A Century of Hot-Dog Production Comes to an End in Madison, Wisconsin
[THEATLANTIC] Oscar Mayer (the company, not the man) was still being run by Mayers until it was sold to General Foods Corporation in 1981. Eight years later, the company was merged with Kraft at the order of its parent company, Philip Morris.
In engineering terms,creating a single point of failure.
On Thursday, Kraft Heinz Food announced that it would close down the Oscar Mayer headquarters and plant in Madison, after 96 years.
Not surprising. It's part of the pattern.
The news, though somewhat expected, has been hitting Madison residents hard. Madison's mayor Paul Soglin estimated that the economic impact will be at the cost of "hundreds of millions of dollars."
Since he's a professional lefty politician I don't imagine he went too far out of his way to entice them to stay.
The Oscar Mayer closure is part of a bigger Kraft Heinz downsizing plan to save $1.5 billion in the next two years. The company is shuttering plants in Caliphornia, an impregnable bastion of the Democratic Party,, Maryland, New York, Wisconsin, and Ontario; all told, an estimated 2,600 jobs will be eliminated.
They teach that sort of thing in MBA courses. Cutting jobs = increased profits. Theoretically, a company with zero employees makes infinite profit.
Since Heinz acquired Kraft Foods in July (in an estimated $45-billion deal),
Nine billion packs of hot dogs at $5 a package, or 72 billion wieners at eight wienies a pack...
the resulting gigantic company has been expected to consolidate its production factories and corporate staff. The best guess has been that this "new era" for Kraft Heinz will involve layoffs:
"New eras" seem to include a lot more layoffs than expansion...
In August, 2,500 workers in Kraft's North American operations--including 700 corporate staff--were let go. Including what was called for in Thursday's announcement, the company has reached its expected target, after shedding 10 percent of its 46,000 workers during restructuring.

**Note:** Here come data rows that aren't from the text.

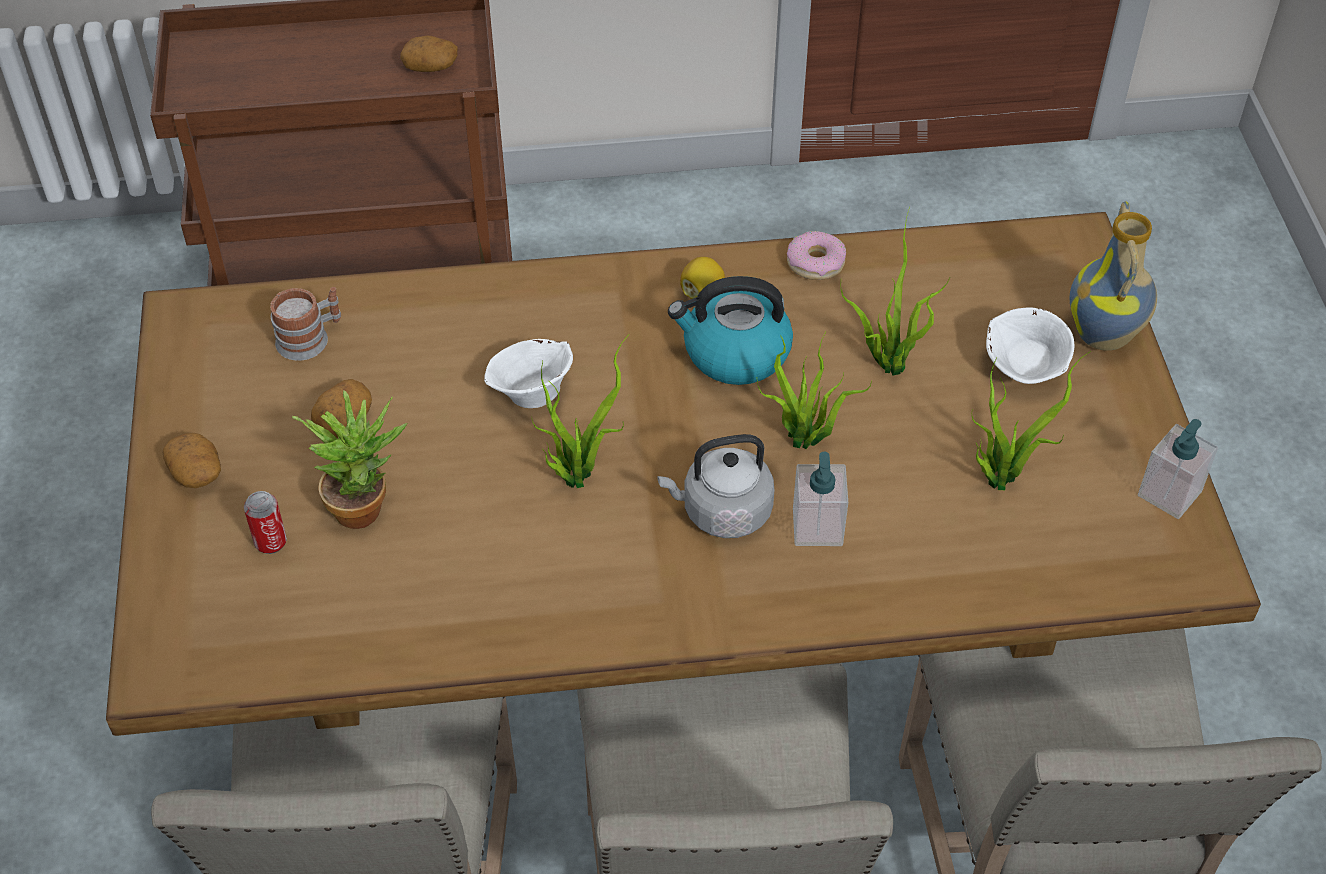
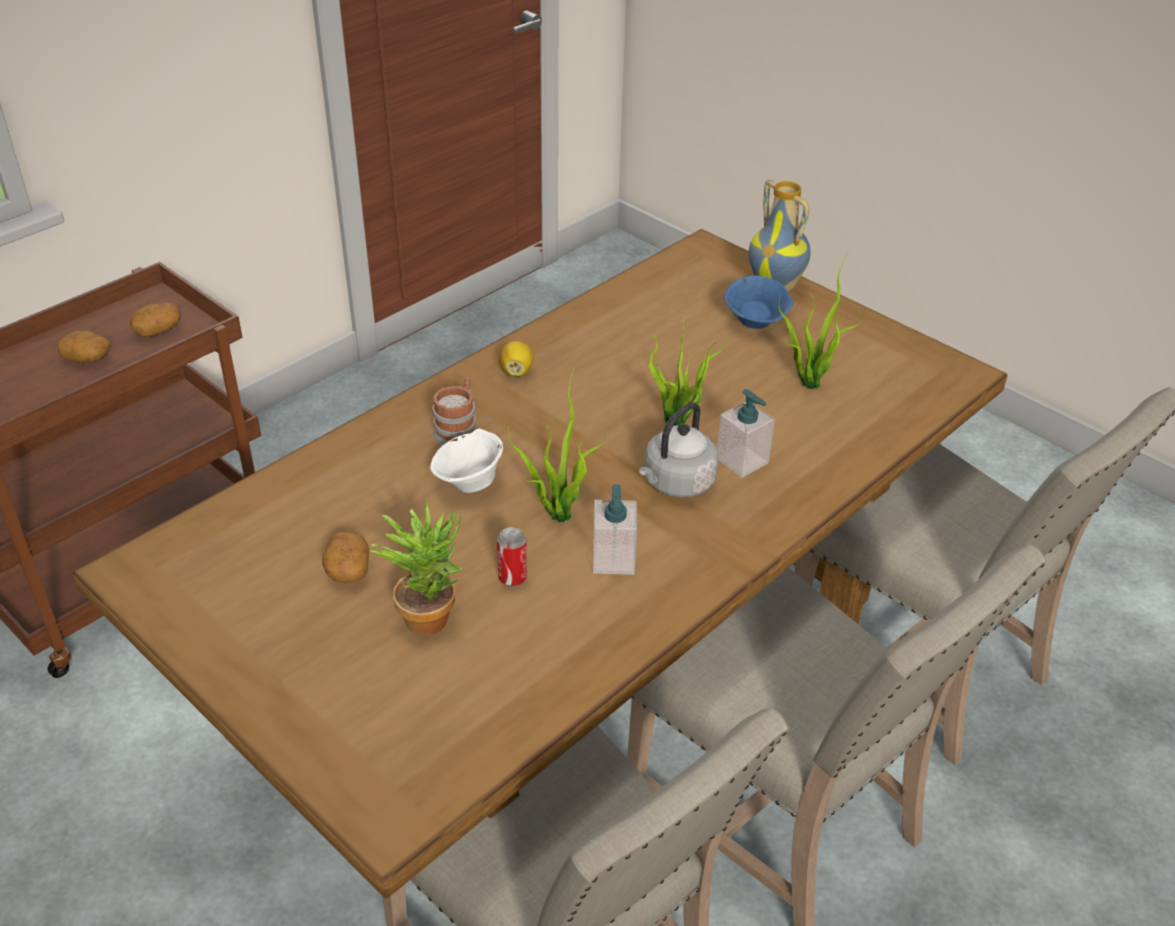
camera: 40 degrees left, 10 degrees down
(197, 473) = (265, 666): potato -> potato (88, 358)
(270, 542) = (381, 677): can -> can (512, 578)
(310, 338) = (259, 532): mug -> mug (458, 429)
(734, 353) = (578, 394): kettle -> none
(815, 263) = (569, 324): donut -> none
(888, 363) = (676, 355): potted plant -> none
(1025, 371) = (756, 323): white bowl -> blue bowl
(1169, 494) = (902, 345): soap dispenser -> soap dispenser (613, 560)

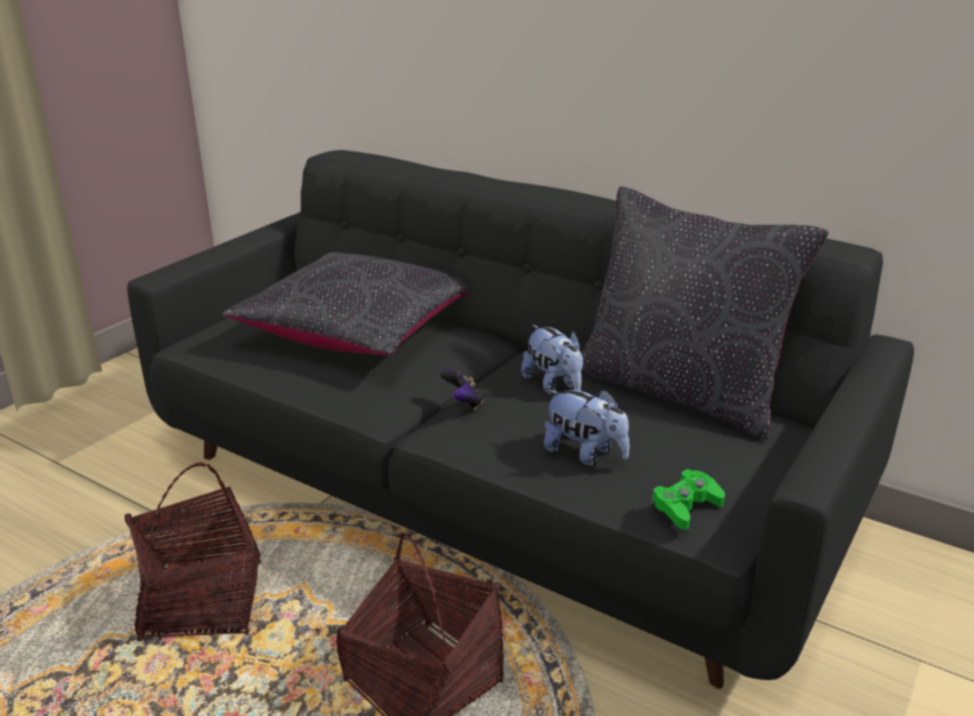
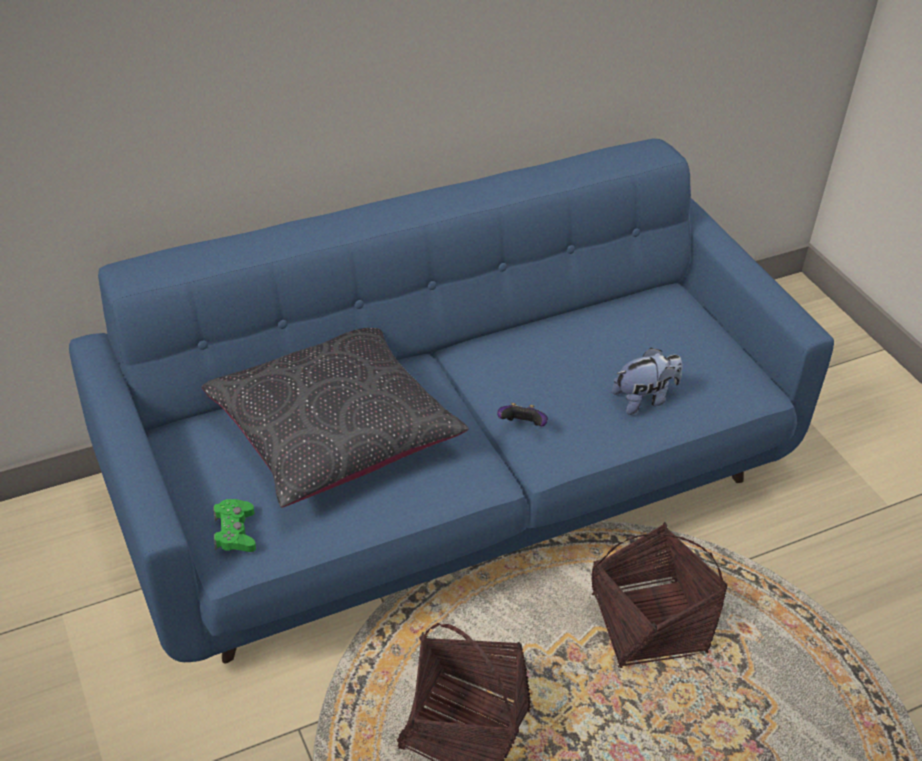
camera: 60 degrees left, 15 degrees up
(489, 490) = (456, 484): black sofa -> blue sofa
(554, 386) = (537, 367): plush toy -> none
(679, 391) = (595, 312): black pillow -> none
(686, 506) = (733, 387): green game controller -> green game controller (235, 532)

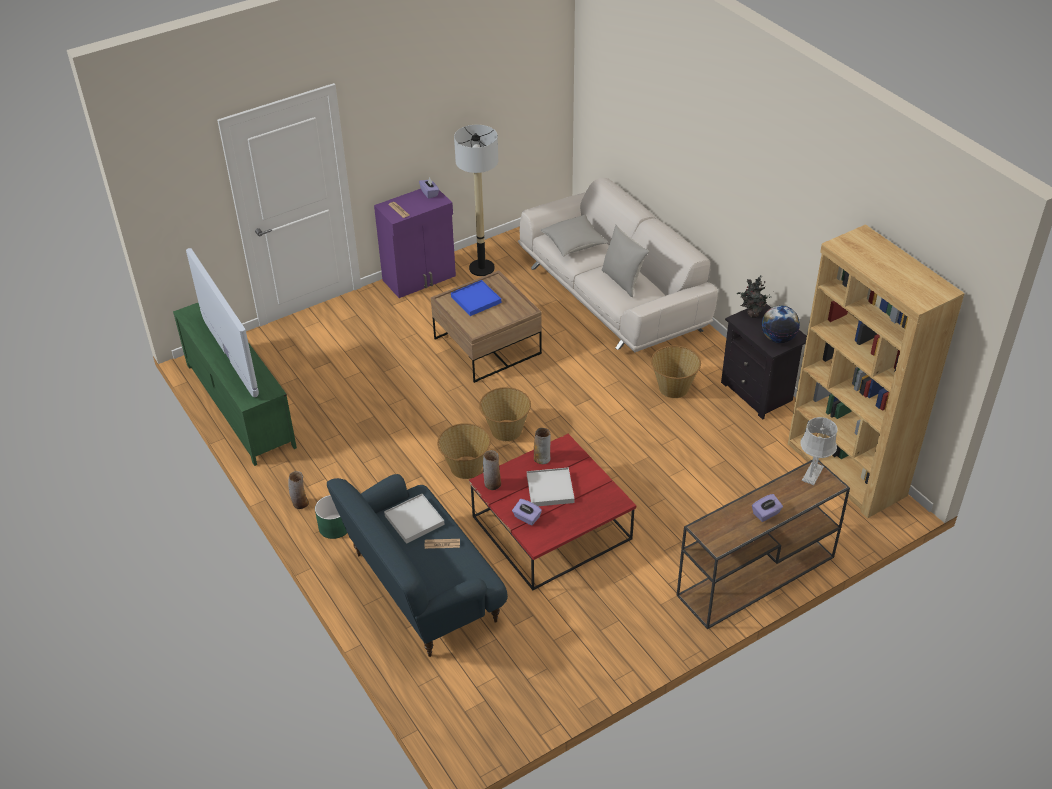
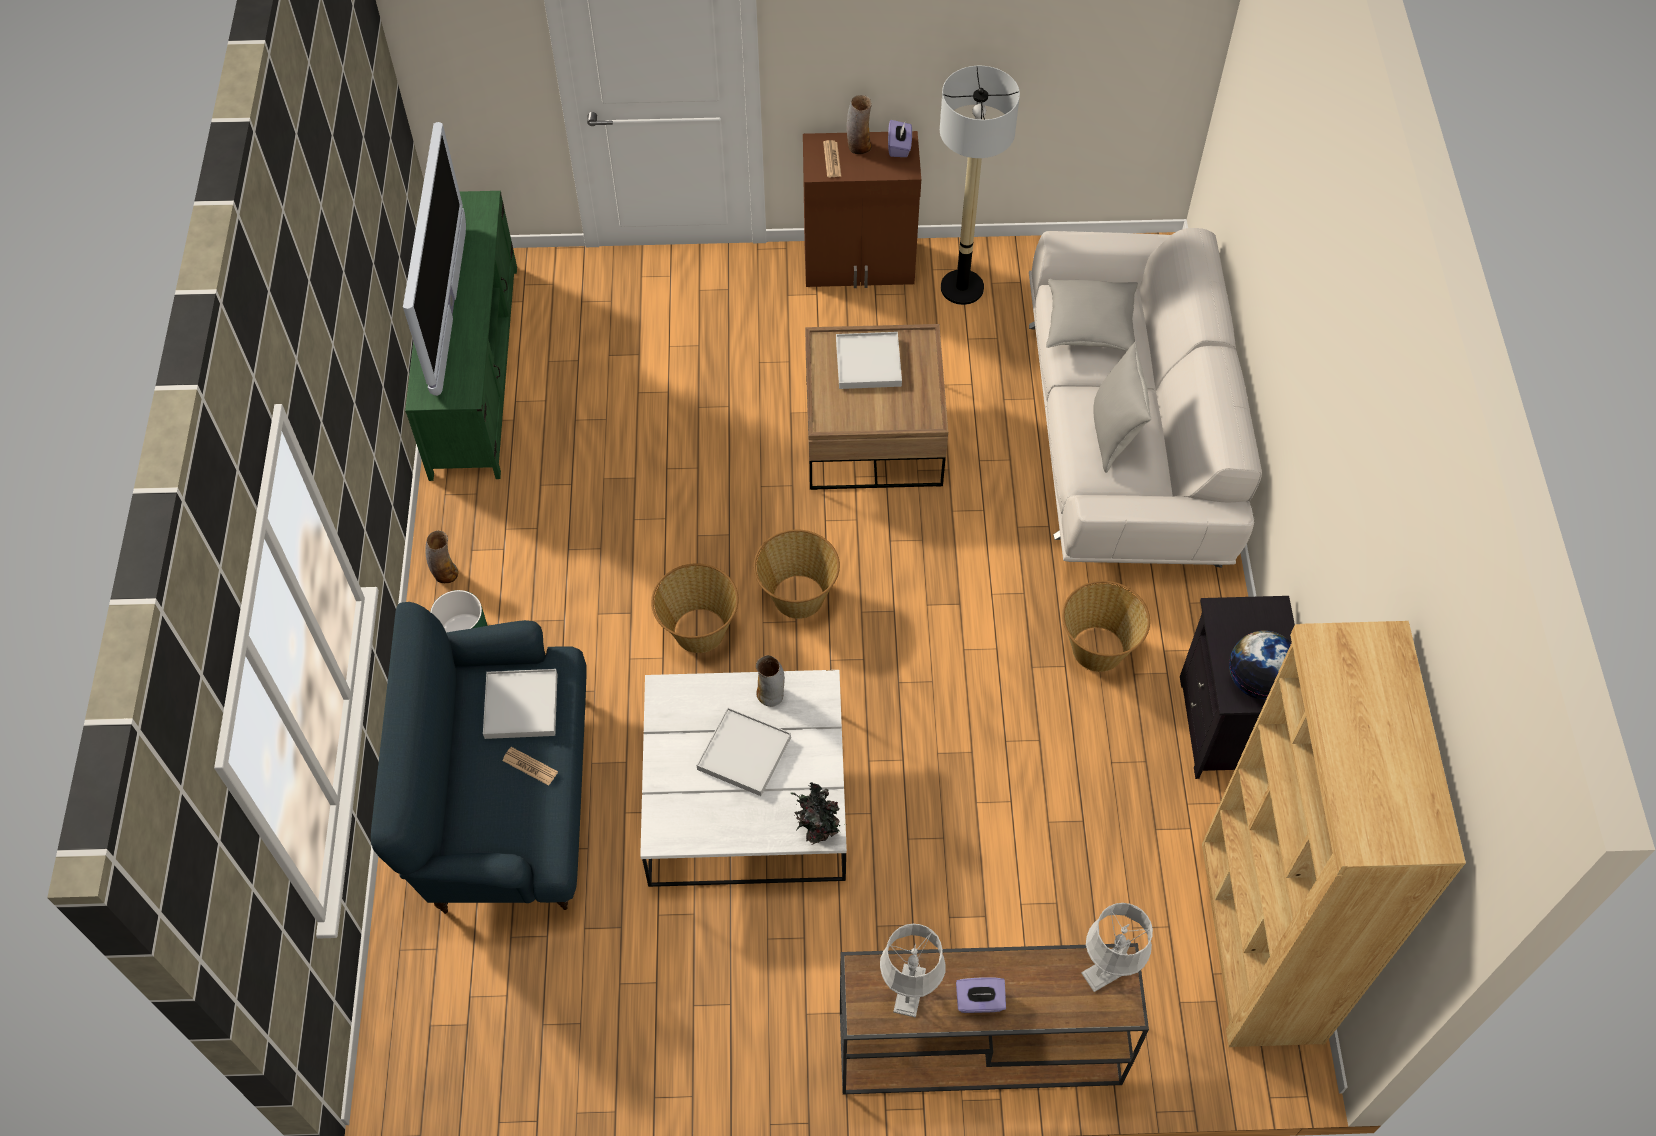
camera: 30 degrees right, 15 degrees up
(420, 278) = (860, 265): purple cabinet -> brown cabinet
(476, 300) = (868, 363): blue tray -> white tray
(492, 484) = (670, 701): vase -> vase (858, 146)
(526, 518) = (677, 785): purple tissue box -> none
(550, 527) = (744, 795): red coffee table -> white coffee table
(730, 525) = (909, 990): none -> grey table lamp
(752, 314) = (1249, 613): potted plant -> potted plant (817, 831)

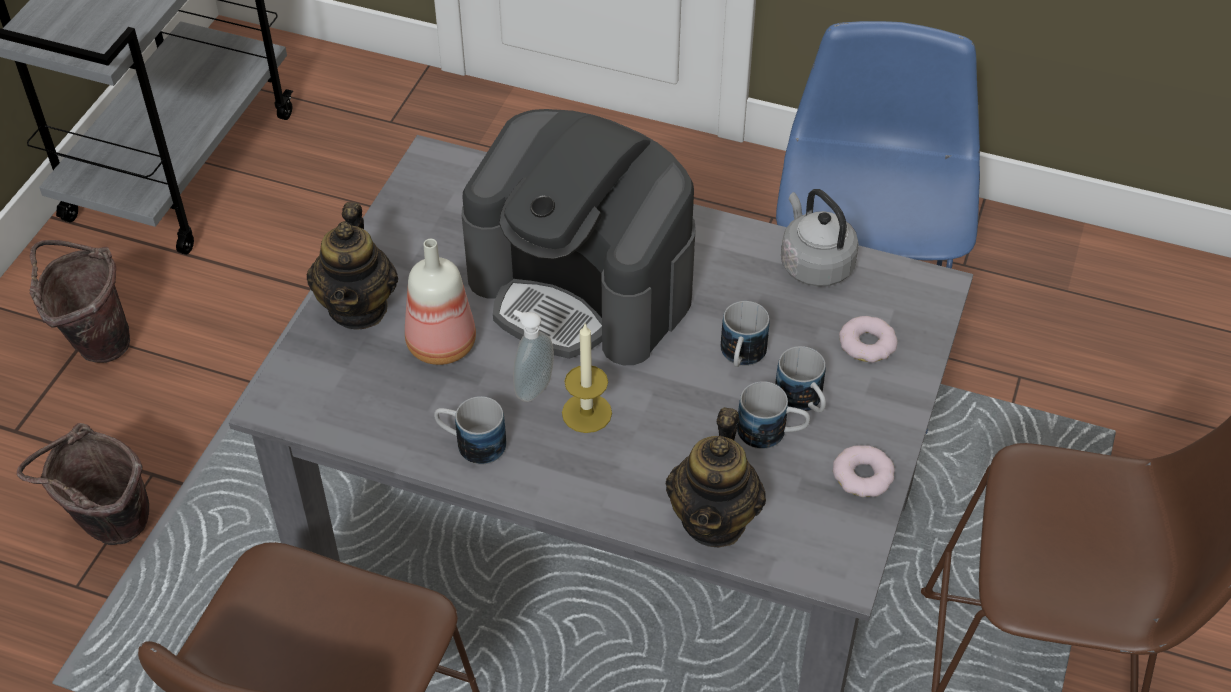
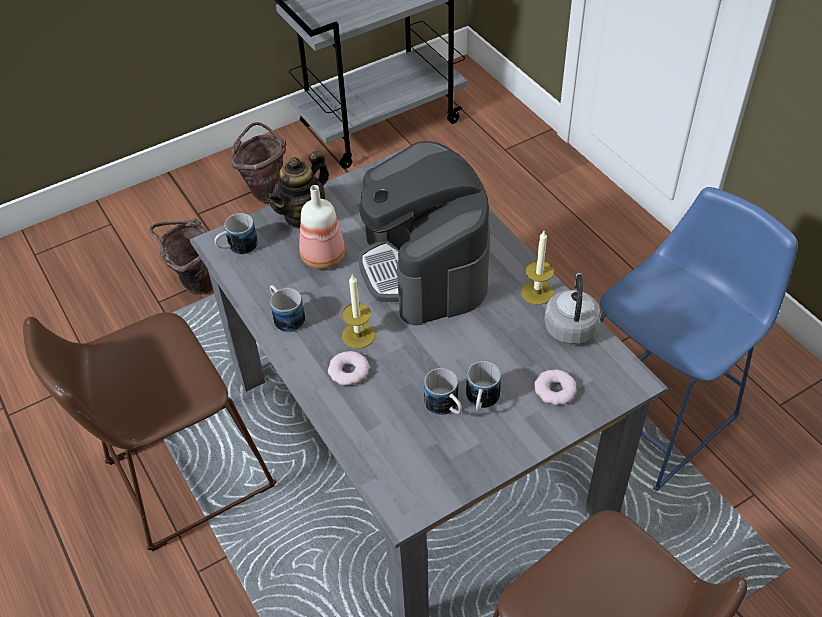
camera: 40 degrees right, 0 degrees up
(532, 387) = (344, 305): soap dispenser -> none
(714, 520) = (365, 434): teapot -> none
(741, 246) = (537, 292): none -> candle
(741, 357) = (472, 354): mug -> mug (237, 248)
(863, 476) = (473, 464): donut -> donut (349, 371)

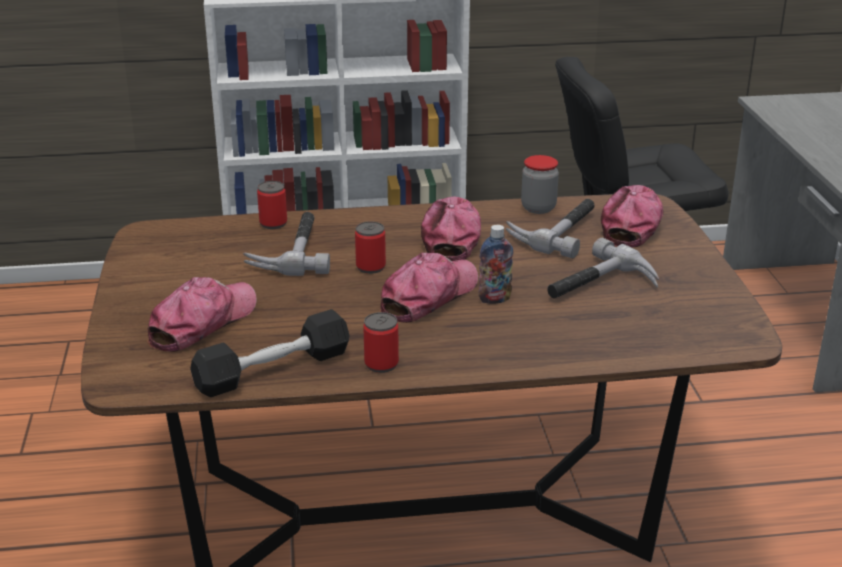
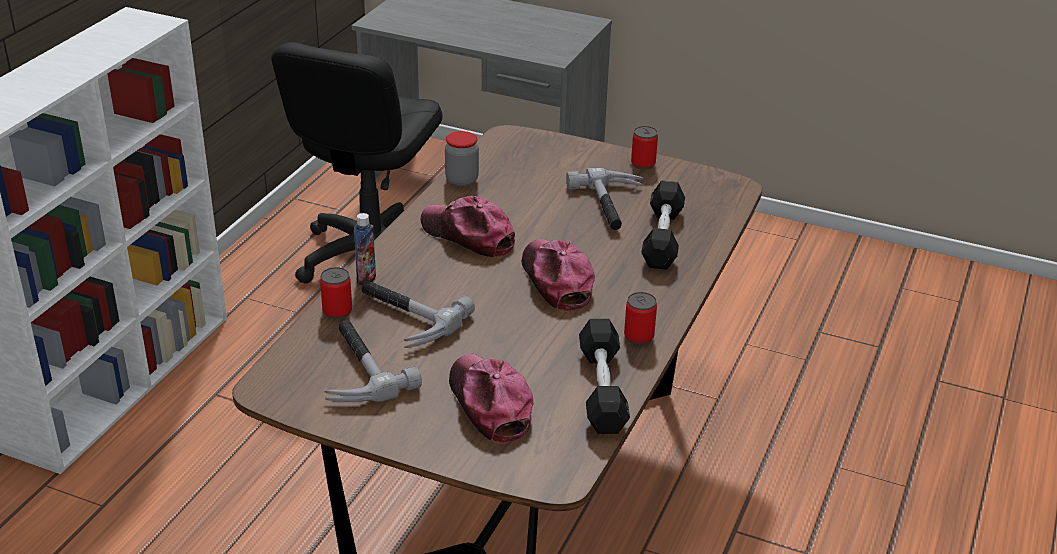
camera: 60 degrees left, 5 degrees up
(370, 267) = (478, 289): can -> can (643, 164)
(494, 299) = (588, 254): bottle -> bottle (366, 278)
(556, 231) = (509, 188): hammer -> hammer (357, 370)
(579, 328) = (662, 237): none -> black dumbbell
(632, 225) = (535, 156): cap -> none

The Little Woman (she's less than 18" tall) and I are researching how to make our own sausages, without the turkey, chicken, and corn meal that's a current staple.
The backdrop for all these changes is that Americans are becoming wary of processed foods. One report found that the market shares of packaged-food companies have been dropping by billions of dollars as consumers drift towards organic and "natural" offerings. For Oscar Mayer in particular, it doesn't help that recent studies have linked processed meats to premature death and cancer.
Wienies taste a lot different today than they did when I was a kid. Somehow Nathan's and Hebrew National taste the same, they just cost different.
But Americans still love hot dogs, consuming close to a billion packages a year, and summer barbecues and sports venues continue to be responsible for massive sales numbers. Around the world, demand is even looking up. The hot dog is definitely sticking around, but whether Oscar Mayer will be able to capture some of that growth will depend on whether it'll stick to its classic branding, for international consumers who want classic, "American-style" food, or try to conform to America's new food preferences.
The last batch of Oscar Mayer all beef doggies we bought was disappointing. The texture was mealy and even though chicken lungs weren't listed as an ingredient they could have been in there as far as taste was concerned.